“Yeah.” She turned her gaze out the window. “Just a shitty shift at work.”
“Crappy tips?”
“Something like that.” She pulled in a heavy breath, then glanced my way. “I need to tell you something. I don’t even know if you’ll care, but you deserve to know?—”
“Just tell me, Jade.” If she told me they had bought more rats…
Another deep breath. “You were right. It was Brent who fucked with your number in my phone.”
I gripped the steering wheel, trying to tamp down the anger bleeding through me. I wished I had knocked that little shit unconscious.
“I’m sorry,” she said. “I didn’t know.”
Of course she hadn’t known.
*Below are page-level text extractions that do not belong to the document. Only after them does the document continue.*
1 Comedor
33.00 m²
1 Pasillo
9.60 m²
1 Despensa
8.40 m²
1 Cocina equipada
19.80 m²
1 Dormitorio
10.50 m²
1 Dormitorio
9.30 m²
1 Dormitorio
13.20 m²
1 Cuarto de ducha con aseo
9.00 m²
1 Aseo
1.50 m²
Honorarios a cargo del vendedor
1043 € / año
If she’d only listened to me when I told her he wasn’t her friend. I’d seen the way he looked at her. The way he looked at me with her. I’d also seen how he treated other girls. Nice to their face but took every opportunity to flirt with anything that would give him attention when they weren’t around. But Jade wanted to believe the best in everybody.
“I’m sorry,” she repeated.
“It’s not your fault.” I turned up the radio, and the harsh beat of rap drifted through the speakers. I needed a minute to process all that bullshit. Along with the what-ifs and regrets.
A few minutes later, the neon sign of Codzilla’s bar flashed up ahead. Just before I passed the crowded parking lot, a tractor pulled out in front of me, and I slammed on my brakes. “Just pull the fuck out; why don’t you?” I swerved into the left lane and floored it past the farm equipment.
“Is he holding a beer?”
I glanced in the rearview just in time to see the streetlight reflect off the can clutched in his hand. “Yep.” Sweet home Alabama…
“How did we somehow manage to choose a college that’s basically the redneck version of Dayton?”
She had chosen the college. I had just followed. Then fuckface had blocked my number…
“Maybe you should steal tractors. Be just like old times, but…hillbilly.”
She was joking, but tractors didn’t have titles or registrations, which would make it easy as hell to sell. Hot-wiring was hot-wiring. And I knew where a farm was, one where the guys had gone a few times to collect mushrooms. Not in a wholesome, cooking kind of way. They were making shroom-aid.
“Although,” Jade said. “I can’t see you outrunning the cops.”
“They have to notice it’s gone to call the cops. A farmer isn’t going to be out drilling fields at midnight.” Unless he was like Billy-Bob back there and driving it to the bar…
“Wait, you’re serious?”
“Why not?”
“Because, well…” Jade sputtered. “I can’t steal a tractor!”
I turned onto a two-lane highway that led into the countryside. “All you’ll have to do is drive my truck.” I glanced across the console.
Her eyes were closed. And I was pretty sure she was doing some kind of breathing exercise.
“You can do that, right?” I asked.
Another breath in, then out. “I can do that.”
The fact that she was already freaking out didn’t bode well.
Fifteen minutes later, I pulled onto the weed-covered shoulder, cut the engine, and stared through the dusty windshield at the hand-painted sign hung on the fence: BEWEAR! BULL IN FELD. God bless Alabama education…
“Why are you stopping here?”
“It’s a farm. There’s probably a tractor.”